### Request
Every line from the first record below down to the line that includes "(240, 721) none" must be reproduced exactly; the pictures are not.

### Data for analysis
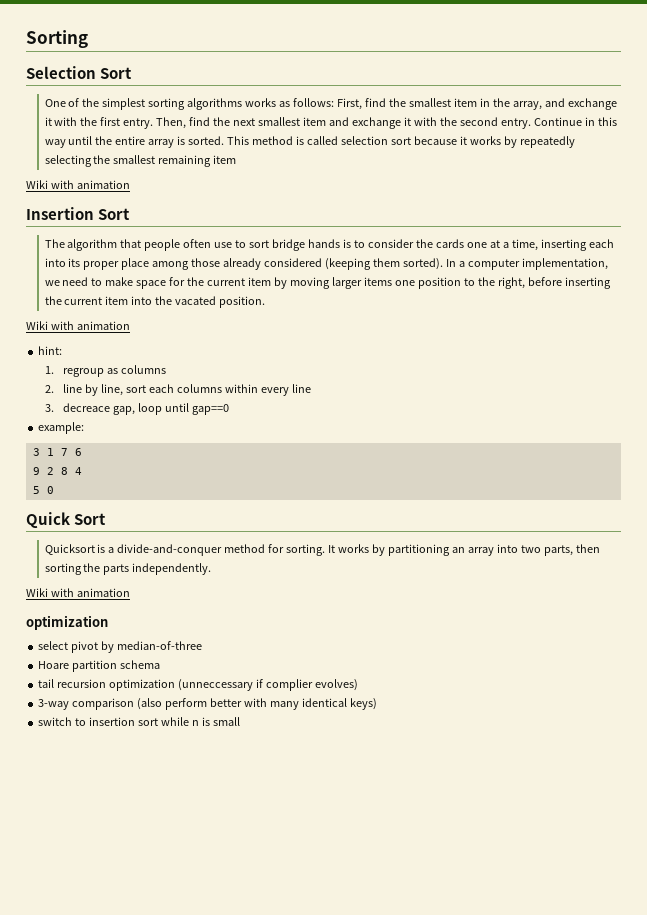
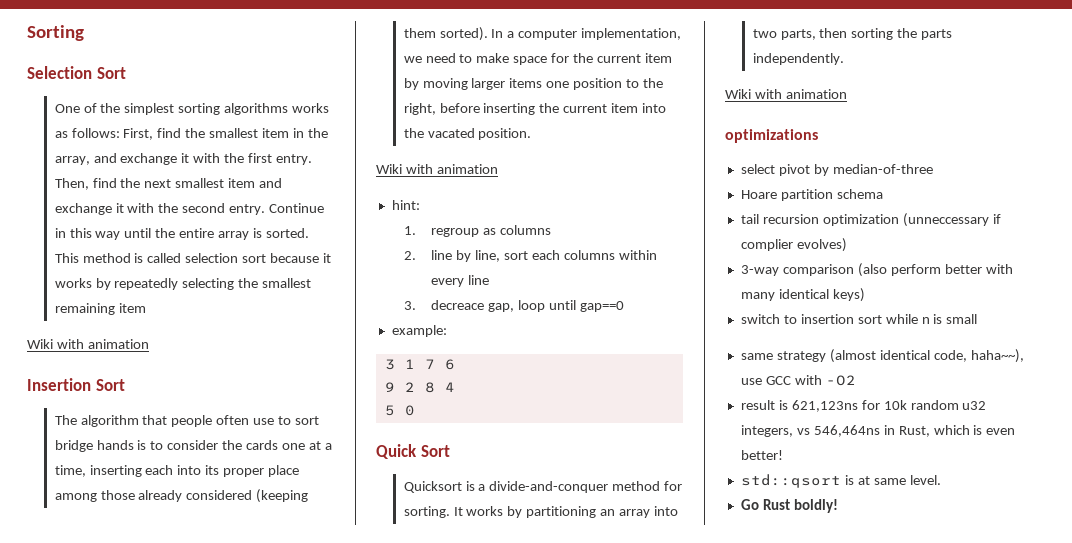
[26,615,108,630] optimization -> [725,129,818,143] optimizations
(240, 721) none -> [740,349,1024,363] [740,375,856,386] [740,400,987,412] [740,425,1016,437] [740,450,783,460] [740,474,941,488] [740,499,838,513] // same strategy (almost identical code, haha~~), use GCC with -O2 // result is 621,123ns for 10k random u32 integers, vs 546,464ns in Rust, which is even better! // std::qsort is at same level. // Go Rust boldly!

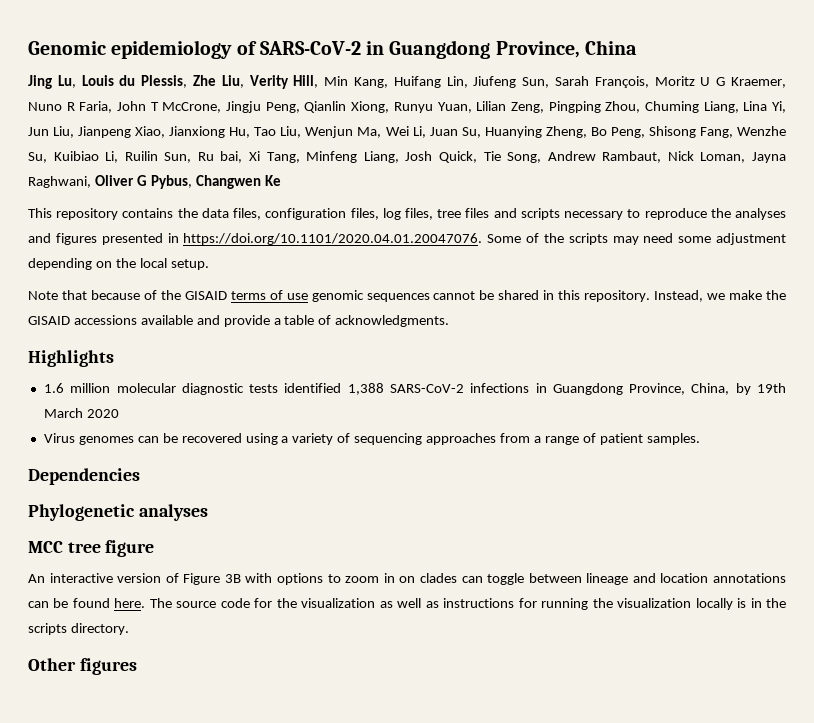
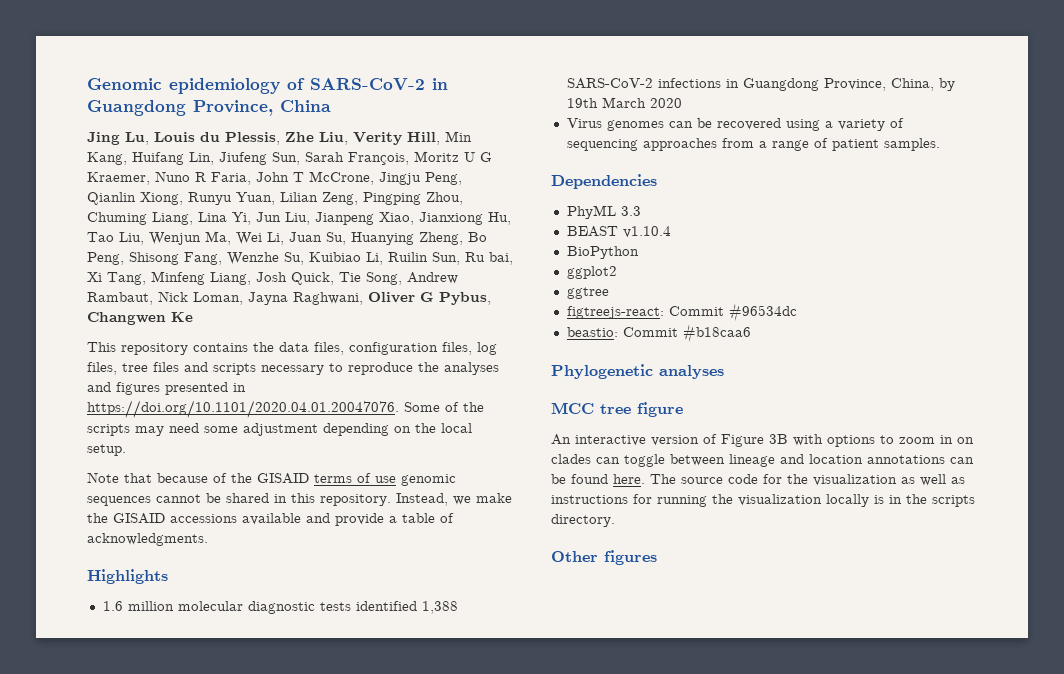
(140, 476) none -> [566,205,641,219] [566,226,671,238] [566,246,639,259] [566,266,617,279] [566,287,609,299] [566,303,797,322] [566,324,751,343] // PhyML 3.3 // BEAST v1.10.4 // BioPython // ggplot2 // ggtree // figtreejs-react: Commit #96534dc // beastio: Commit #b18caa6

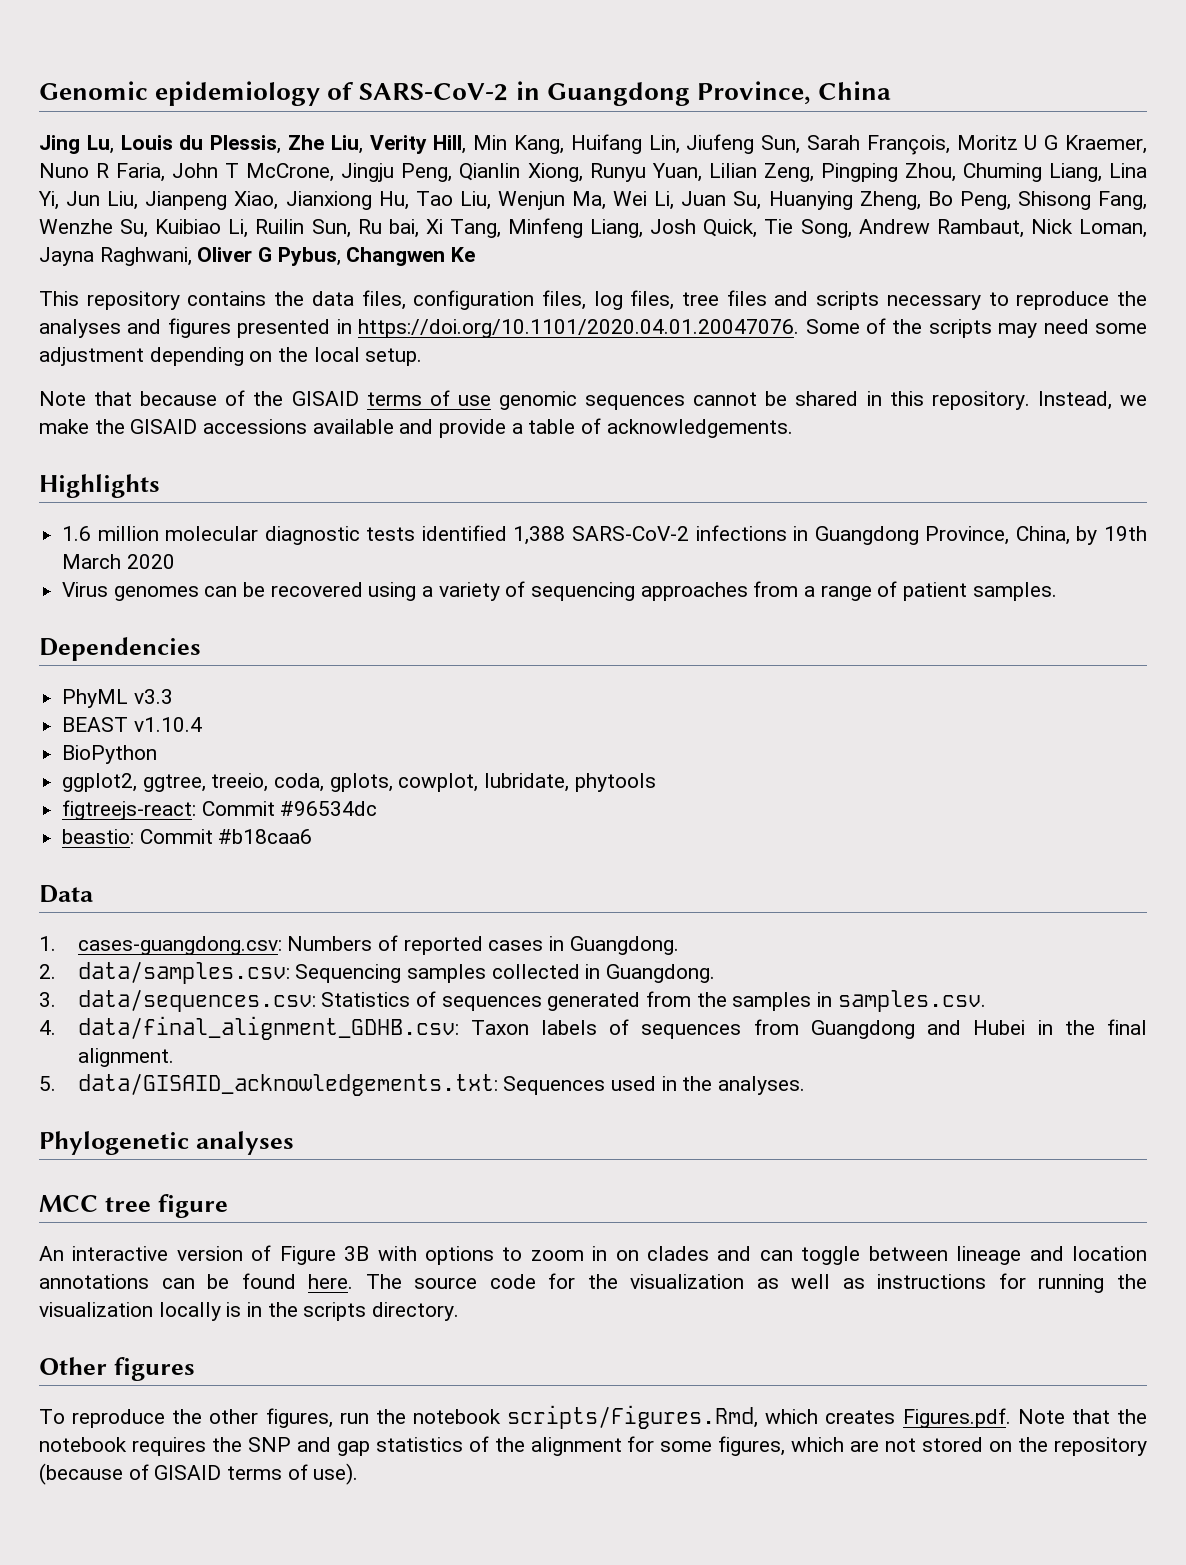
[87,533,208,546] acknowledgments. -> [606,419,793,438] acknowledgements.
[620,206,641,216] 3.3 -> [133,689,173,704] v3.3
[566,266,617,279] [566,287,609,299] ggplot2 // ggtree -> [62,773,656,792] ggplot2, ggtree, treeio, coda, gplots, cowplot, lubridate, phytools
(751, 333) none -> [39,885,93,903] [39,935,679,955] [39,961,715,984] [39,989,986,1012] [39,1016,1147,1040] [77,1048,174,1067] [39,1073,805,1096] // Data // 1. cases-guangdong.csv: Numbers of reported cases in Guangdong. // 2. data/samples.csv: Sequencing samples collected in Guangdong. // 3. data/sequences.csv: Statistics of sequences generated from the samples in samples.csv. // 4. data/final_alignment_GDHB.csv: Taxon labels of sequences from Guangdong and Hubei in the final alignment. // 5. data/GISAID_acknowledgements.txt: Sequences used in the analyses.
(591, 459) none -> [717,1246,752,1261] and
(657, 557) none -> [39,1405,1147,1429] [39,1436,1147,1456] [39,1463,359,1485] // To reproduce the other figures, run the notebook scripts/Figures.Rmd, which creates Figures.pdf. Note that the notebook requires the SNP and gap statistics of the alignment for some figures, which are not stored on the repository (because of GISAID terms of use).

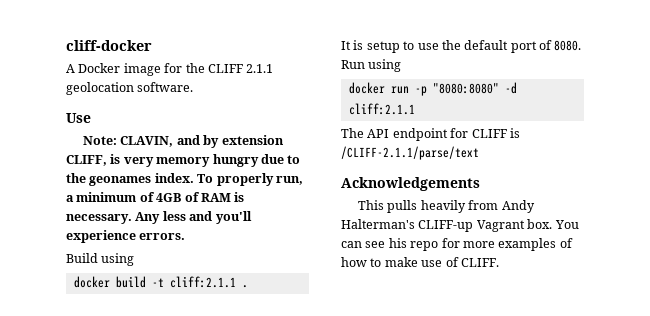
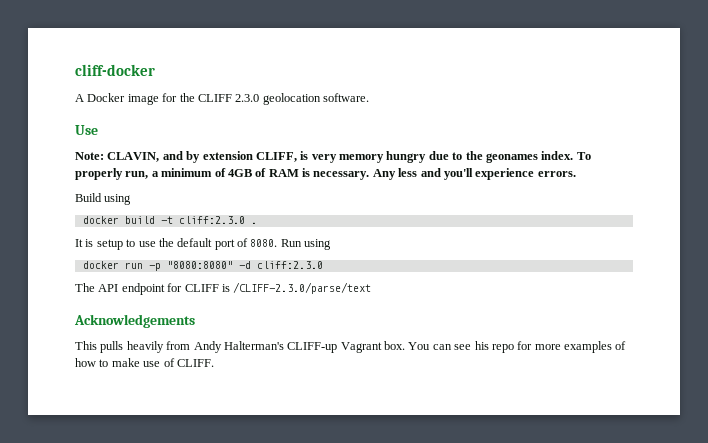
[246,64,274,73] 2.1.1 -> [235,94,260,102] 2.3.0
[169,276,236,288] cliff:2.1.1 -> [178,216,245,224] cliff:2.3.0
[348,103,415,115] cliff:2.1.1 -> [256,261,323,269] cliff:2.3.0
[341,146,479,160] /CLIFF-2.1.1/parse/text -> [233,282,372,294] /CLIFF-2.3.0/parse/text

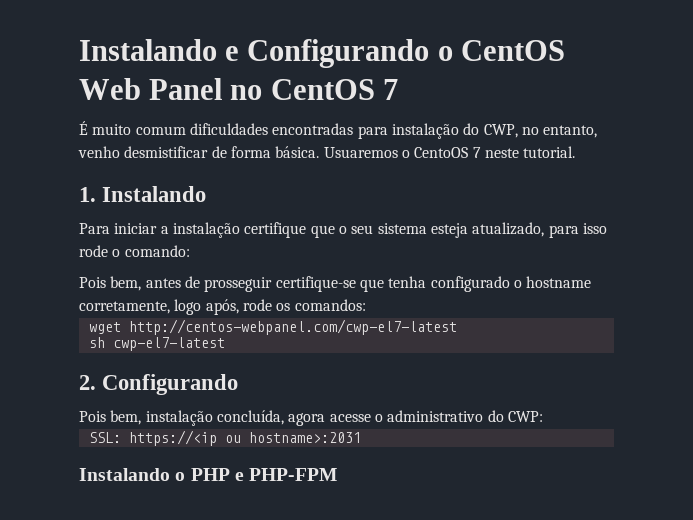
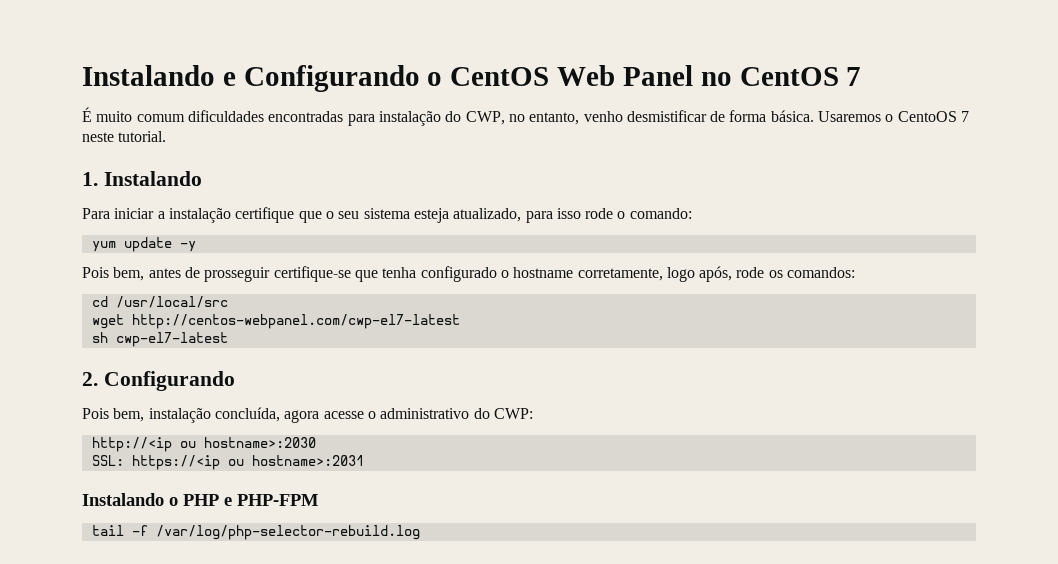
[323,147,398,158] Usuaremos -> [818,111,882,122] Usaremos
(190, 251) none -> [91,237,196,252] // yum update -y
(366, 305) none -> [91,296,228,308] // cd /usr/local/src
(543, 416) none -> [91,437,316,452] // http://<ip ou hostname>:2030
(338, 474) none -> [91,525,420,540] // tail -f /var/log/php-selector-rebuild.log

### Written response
[26,615,108,630] optimization -> [725,129,818,143] optimizations
(240, 721) none -> [740,349,1024,363] [740,375,856,386] [740,400,987,412] [740,425,1016,437] [740,450,783,460] [740,474,941,488] [740,499,838,513] // same strategy (almost identical code, haha~~), use GCC with -O2 // result is 621,123ns for 10k random u32 integers, vs 546,464ns in Rust, which is even better! // std::qsort is at same level. // Go Rust boldly!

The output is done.